China’s own system is jammed with rotten debt held in off-balance sheet state enterprises. Its countryside is littered with eerie, empty ghost towns. And Moody’s Investors Service says last month that China’s local debt was understated by hundreds of billions of dollars.
Despite that, the People’s Daily said S&P’s downgrade of the U.S.’s credit rating “sounded the alarm bell for the dollar-denominated global monetary system.” China owns an estimated $1.16 trillion in U.S. debt. China prints yuan to hold down its value so as to keep its exports dirt cheap. It then uses that extra printed currency to buy U.S. debt.

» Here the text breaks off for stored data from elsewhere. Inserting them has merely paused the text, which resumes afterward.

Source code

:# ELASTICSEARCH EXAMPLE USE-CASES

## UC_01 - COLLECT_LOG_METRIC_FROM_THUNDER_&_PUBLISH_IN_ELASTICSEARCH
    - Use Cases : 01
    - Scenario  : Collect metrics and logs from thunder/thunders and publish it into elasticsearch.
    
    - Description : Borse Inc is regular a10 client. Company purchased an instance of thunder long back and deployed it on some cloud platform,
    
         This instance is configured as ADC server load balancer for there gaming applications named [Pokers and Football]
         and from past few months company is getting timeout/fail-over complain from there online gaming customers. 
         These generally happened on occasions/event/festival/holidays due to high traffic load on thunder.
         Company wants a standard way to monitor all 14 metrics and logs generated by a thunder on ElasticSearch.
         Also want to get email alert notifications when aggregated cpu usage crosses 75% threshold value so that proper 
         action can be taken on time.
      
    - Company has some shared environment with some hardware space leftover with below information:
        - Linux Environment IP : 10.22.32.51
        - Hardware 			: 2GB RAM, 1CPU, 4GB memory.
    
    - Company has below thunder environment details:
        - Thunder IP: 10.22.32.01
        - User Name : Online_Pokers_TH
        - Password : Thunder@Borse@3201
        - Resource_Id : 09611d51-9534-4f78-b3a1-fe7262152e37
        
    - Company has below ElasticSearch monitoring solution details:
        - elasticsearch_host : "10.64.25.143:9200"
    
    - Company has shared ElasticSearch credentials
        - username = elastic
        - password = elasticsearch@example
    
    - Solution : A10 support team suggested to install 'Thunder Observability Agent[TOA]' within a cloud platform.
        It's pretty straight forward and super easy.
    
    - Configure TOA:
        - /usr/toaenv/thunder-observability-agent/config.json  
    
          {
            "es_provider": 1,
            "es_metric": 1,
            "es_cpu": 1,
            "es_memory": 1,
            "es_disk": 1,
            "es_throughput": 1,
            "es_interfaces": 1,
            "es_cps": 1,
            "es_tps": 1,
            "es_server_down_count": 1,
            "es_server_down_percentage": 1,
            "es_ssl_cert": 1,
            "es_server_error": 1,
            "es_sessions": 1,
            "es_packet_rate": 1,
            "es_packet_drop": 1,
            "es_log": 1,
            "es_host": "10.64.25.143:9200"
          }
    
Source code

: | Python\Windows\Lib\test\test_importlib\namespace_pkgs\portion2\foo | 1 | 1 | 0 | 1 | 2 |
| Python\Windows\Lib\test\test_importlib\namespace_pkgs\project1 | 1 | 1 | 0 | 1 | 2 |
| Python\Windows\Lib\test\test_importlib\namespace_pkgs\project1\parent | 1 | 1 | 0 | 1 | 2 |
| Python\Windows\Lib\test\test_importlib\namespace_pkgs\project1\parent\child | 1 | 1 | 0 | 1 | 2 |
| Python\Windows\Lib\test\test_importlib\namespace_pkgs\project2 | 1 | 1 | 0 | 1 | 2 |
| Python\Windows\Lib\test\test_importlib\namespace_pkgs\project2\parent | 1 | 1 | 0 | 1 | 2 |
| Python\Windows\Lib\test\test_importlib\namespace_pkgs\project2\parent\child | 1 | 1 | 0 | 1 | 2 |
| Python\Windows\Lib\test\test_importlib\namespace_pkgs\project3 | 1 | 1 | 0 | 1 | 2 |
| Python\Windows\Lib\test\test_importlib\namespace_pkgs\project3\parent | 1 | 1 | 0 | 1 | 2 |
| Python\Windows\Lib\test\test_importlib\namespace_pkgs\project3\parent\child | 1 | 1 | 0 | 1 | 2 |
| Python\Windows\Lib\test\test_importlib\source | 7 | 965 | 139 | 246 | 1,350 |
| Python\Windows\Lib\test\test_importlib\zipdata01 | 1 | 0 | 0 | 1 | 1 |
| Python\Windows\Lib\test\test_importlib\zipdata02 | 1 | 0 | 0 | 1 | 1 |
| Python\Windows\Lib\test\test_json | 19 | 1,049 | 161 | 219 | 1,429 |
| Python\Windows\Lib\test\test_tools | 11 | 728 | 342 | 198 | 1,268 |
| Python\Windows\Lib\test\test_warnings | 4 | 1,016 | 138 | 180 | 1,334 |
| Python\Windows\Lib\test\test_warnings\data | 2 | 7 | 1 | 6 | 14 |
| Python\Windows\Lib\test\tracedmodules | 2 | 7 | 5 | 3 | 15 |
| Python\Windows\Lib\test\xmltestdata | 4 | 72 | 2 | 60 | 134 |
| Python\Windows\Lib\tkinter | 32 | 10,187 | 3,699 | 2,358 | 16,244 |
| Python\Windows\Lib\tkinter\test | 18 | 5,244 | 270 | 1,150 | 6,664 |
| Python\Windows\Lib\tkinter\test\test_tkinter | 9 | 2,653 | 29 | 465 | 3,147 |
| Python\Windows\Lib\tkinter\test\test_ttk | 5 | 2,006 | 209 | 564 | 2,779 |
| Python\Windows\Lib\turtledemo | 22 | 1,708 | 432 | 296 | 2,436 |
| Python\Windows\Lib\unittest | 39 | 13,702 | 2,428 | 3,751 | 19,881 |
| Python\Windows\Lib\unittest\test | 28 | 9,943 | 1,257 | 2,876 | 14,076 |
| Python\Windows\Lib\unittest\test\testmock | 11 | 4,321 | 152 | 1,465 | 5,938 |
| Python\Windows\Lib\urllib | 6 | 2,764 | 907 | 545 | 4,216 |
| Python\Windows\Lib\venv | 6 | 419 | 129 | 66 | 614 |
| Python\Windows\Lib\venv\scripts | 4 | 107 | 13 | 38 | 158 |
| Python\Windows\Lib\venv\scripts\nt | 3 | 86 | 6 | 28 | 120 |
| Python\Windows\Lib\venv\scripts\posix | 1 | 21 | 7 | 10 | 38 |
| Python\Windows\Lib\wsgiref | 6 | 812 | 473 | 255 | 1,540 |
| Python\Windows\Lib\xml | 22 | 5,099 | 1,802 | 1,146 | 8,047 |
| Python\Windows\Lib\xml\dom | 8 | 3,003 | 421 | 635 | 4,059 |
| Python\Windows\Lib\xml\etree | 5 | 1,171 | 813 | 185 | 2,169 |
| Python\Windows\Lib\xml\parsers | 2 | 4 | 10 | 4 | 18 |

Here are estimates to keep handy as this debate rolls along:
China’s debt-to-GDP higher than Portugal’s ratio: China likes to say its debt-to-GDP ratio is 17%. Not so fast. The respected Beijing-based research firm Dragonomics says it is 89% of GDP, worse than Portugal’s 83% of GDP, and the U.S.’s 79% by 2015. Stephen Green, China economist at Standard Chartered Bank, figures China’s total debt, including contingent liabilities, is 77% of GDP. China’s balance sheet is notoriously murky.
China’s murk: Its massive and growing underground economy launders dollars and holds the resulting transactions off the balance sheet. What comes next is additional Chinese easing, more money printing, more carry trade, more bailouts for Chinese real estate in an attempt to keep the bubble inflated.
Keep an eye out on China. Europe teeters but China could crash any minute.